(AfriquesPlus) - Une correspondance datant de 1847 apporte de nouveaux éléments sur la poursuite clandestine de la traite des Africains vers la Guyana, plusieurs années après l’abolition de l’esclavage dans l’Empire britannique. Dans un article publié ce 23 août 2026, le quotidien britannique The Guardian, sous la plume de Chris Osuh, révèle qu’une entreprise liée à de grandes familles britanniques ayant bénéficié des indemnisations versées aux propriétaires d’esclaves aurait continué cette activité illégale.
Le document, adressé au bureau londonien de Sandbach Tinne and Company par Peter Miller Watson, responsable des intérêts de la société à Demerara, mentionne l’arrivée en Guyana du Parker, un navire appartenant à la compagnie, avec plusieurs centaines d’Africains décrits comme une « cargaison ». Le courrier recense notamment des hommes, des femmes et des dizaines d’enfants, dont certains âgés de moins de quatre ans. Deux enfants et un homme seraient morts pendant la traversée.
Ces éléments sont présentés dans le livre Searching for My Slave Roots de Malik Al Nasir, consacré à ses recherches sur l’histoire de sa famille. Selon l’auteur, le vocabulaire employé dans la lettre, notamment la qualification des personnes comme « cargo » et la référence à leur état de santé comme une perte de propriété, permet de conclure à un trafic clandestin d’esclaves plutôt qu’au transport de travailleurs sous contrat ou d’Africains libérés par la Royal Navy.

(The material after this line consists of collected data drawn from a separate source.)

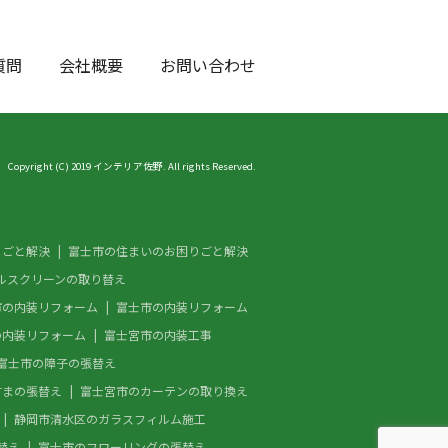
質問
会社概要
お問い合わせ
Copyright (C) 2019 インテリア佐野. All rights Reserved.
りごと解決
富士市の住まいのお困りごと解決
ルスクリーンの取り替え
市の内装リフォーム
富士市の内装リフォーム
の内装リフォーム
富士宮市の内装工事
富士市の障子の張替え
すまの張替え
富士宮市のカーテンの取り換え
静岡市清水区のガラスフィルム施工
替え
富士市のフローリングの張替え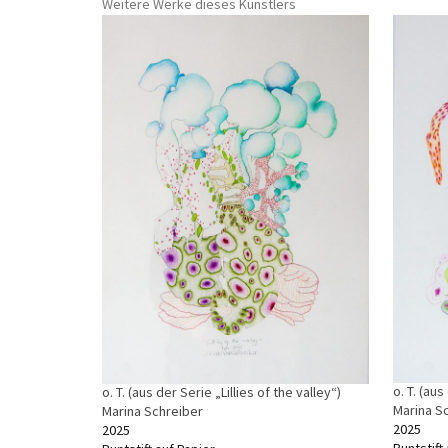
Weitere Werke dieses Künstlers
o. T. (aus
o. T. (aus der Serie „Lillies of the valley“)
Marina S
Marina Schreiber
2025
2025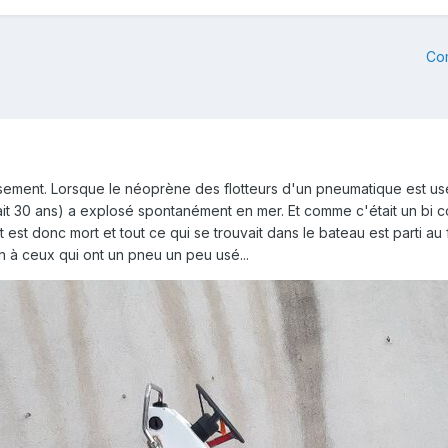
Co
issement. Lorsque le néoprène des flotteurs d'un pneumatique est usé
it 30 ans) a explosé spontanément en mer. Et comme c'était un bi co
est donc mort et tout ce qui se trouvait dans le bateau est parti au 
n à ceux qui ont un pneu un peu usé...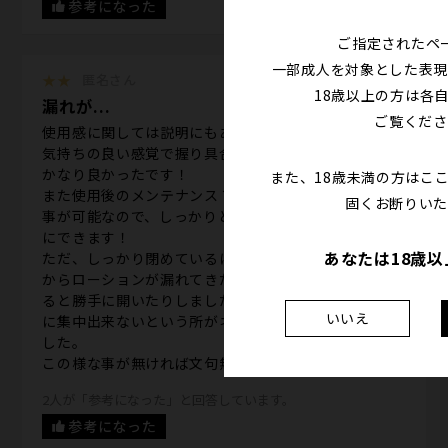
参考になった
ご指定されたペ
一部成人を対象とした表現
★★
匿名さん
18歳以上の方は各
漏れが...
ご覧くださ
使用感に関しては説明にもあるようにコリコリとした
気持ちの良い感覚で握り具合によって調整出来るのも
かなり良かったです！
また、18歳未満の方はこ
また使用後のメンテナンス？清掃に関しても中を開く
固くお断りいた
事が可能なので、しっかりと洗浄して乾かす事も容易
にできます！
あなたは18歳
ただ、しっかり閉めているにも関わらず横の開閉部分
からローションが漏れてきたり、少し動きを激しくす
ると勝手に開いたりしました。その結果上手い事行為
いいえ
に集中出来ないという所がネックになるという感じで
した。
この様な事が無ければ文句無しの星5です！
2人が「参考になった」と回答しています。
参考になった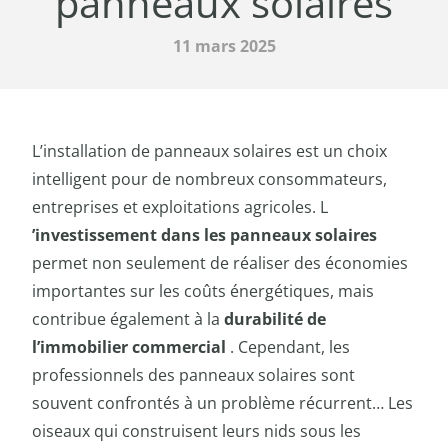
panneaux solaires
11 mars 2025
L’installation de panneaux solaires est un choix
intelligent pour de nombreux consommateurs,
entreprises et exploitations agricoles. L
’investissement dans les panneaux solaires
permet non seulement de réaliser des économies
importantes sur les coûts énergétiques, mais
contribue également à la
durabilité de
l’immobilier commercial
. Cependant, les
professionnels des panneaux solaires sont
souvent confrontés à un problème récurrent… Les
oiseaux qui construisent leurs nids sous les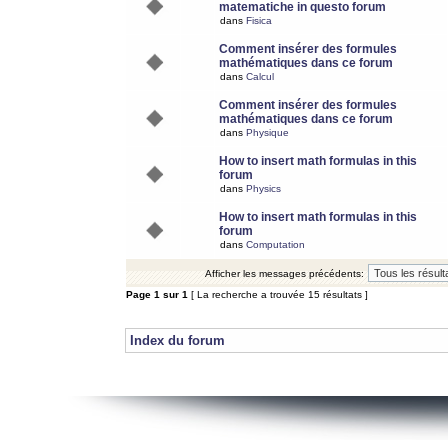
matematiche in questo forum
dans
Fisica
Comment insérer des formules
mathématiques dans ce forum
dans
Calcul
Comment insérer des formules
mathématiques dans ce forum
dans
Physique
How to insert math formulas in this
forum
dans
Physics
How to insert math formulas in this
forum
dans
Computation
Afficher les messages précédents:
Page
1
sur
1
[ La recherche a trouvée 15 résultats ]
Index du forum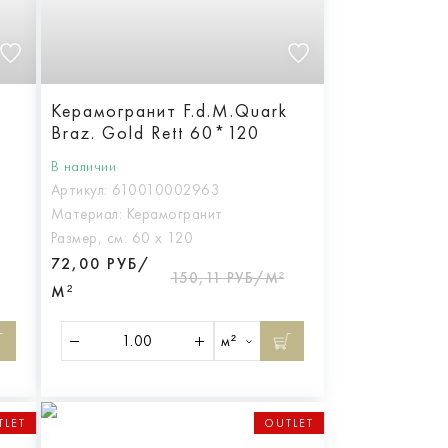
Керамогранит F.d.M.Quark
Braz. Gold Rett 60*120
В наличии
Артикул:
610010002963
Материал:
Керамогранит
Размер, см:
60 х 120
72,00 РУБ/
150,11 РУБ/М²
М²
м²
TLET
OUTLET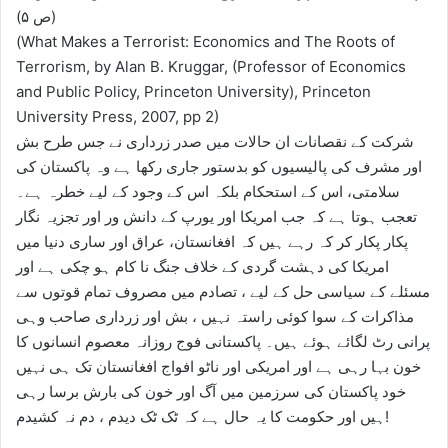
(ص ۵)
(What Makes a Terrorist: Economics and The Roots of
Terrorism, by Alan B. Kruggar, (Professor of Economics
and Public Policy, Princeton University), Princeton
University Press, 2007, pp 2)
شرکت کے نقصانات ان حالات میں صدر زرداری نے جس طرح بش
اور مشرف کی پالیسیوں کو بدستور جاری رکھا ہے وہ پاکستان کی
سلامتی، اس کے استحکام بلکہ اس کے وجود کے لیے خطرہ ہے۔
تعجب ہوتا ہے کہ جب امریکا اور یورپ کے دانش ور اور تجزیہ نگار
پکار پکار کر کہ رہے ہیں کہ افغانستان، عراق اور ساری دنیا میں
امریکا کی دہشت گردی کے خلاف جنگ نا کام ہو چکی ہے اور
مسئلے کے سیاسی حل کے لیے ، تصادم میں مصروف تمام قوتوں سے
مذاکرات کے سوا کوئی راستہ نہیں ، بش اور زرداری صاحب وہی
پرانی رٹ لگائے ہوئے ہیں۔ پاکستانی فوج روزانہ معصوم انسانوں کا
خون بہا رہی ہے اور امریکی اور ناٹو افواج افغانستان تک ہی نہیں
خود پاکستان کی سرزمین میں آگ اور خون کی بارش برسا رہی
ہیں اور حکومت کا یہ حال ہے کہ ٹک ٹک دیدم ، دم نہ کشیدم!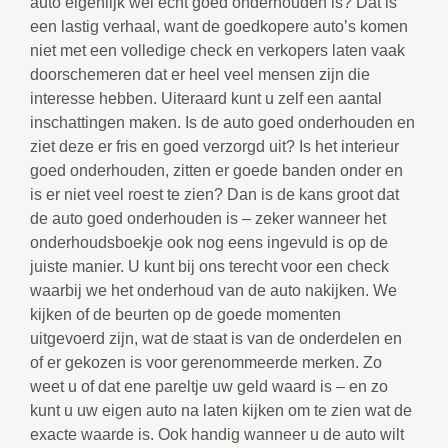
auto eigenlijk wel echt goed onderhouden is? Dat is
een lastig verhaal, want de goedkopere auto’s komen
niet met een volledige check en verkopers laten vaak
doorschemeren dat er heel veel mensen zijn die
interesse hebben. Uiteraard kunt u zelf een aantal
inschattingen maken. Is de auto goed onderhouden en
ziet deze er fris en goed verzorgd uit? Is het interieur
goed onderhouden, zitten er goede banden onder en
is er niet veel roest te zien? Dan is de kans groot dat
de auto goed onderhouden is – zeker wanneer het
onderhoudsboekje ook nog eens ingevuld is op de
juiste manier. U kunt bij ons terecht voor een check
waarbij we het onderhoud van de auto nakijken. We
kijken of de beurten op de goede momenten
uitgevoerd zijn, wat de staat is van de onderdelen en
of er gekozen is voor gerenommeerde merken. Zo
weet u of dat ene pareltje uw geld waard is – en zo
kunt u uw eigen auto na laten kijken om te zien wat de
exacte waarde is. Ook handig wanneer u de auto wilt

L’affaire prend une dimension particulière en raison des liens de Sandbach Tinne avec les familles Sandbach, Tinne et Gladstone, fortement impliquées dans le commerce sucrier de Demerara et de la Jamaïque. Ces familles avaient déjà obtenu d’importantes compensations financières après l’abolition de l’esclavage en 1833. Le système d’indemnisation avait alors bénéficié aux propriétaires d’esclaves, tandis que les personnes réduites en esclavage n’avaient reçu aucune compensation.
L’article rappelle également que l’abolition britannique n’avait pas totalement mis fin au trafic transatlantique. Malgré la présence de la West Africa Squadron, chargée d’intercepter les navires négriers, une grande partie des embarcations impliquées dans la traite échappaient encore au contrôle britannique. Des réseaux clandestins auraient notamment continué leurs activités au sud de l’équateur.
Les nouvelles recherches doivent alimenter le projet « Overwriting-Underwriting », lancé au Museum of Liverpool pour étudier les réseaux financiers qui ont soutenu l’esclavage et en prolongent les héritages. Le programme s’appuie notamment sur les travaux de Malik Al Nasir et de la chercheuse Lucy Moynihan sur les archives commerciales et assurantielles liées à la traite.
L’enquête de The Guardian replace ainsi la découverte dans une réflexion plus large sur les responsabilités économiques et financières liées à l’esclavage, mais aussi sur la manière dont les archives peuvent encore documenter les mécanismes de la traite après son abolition officielle.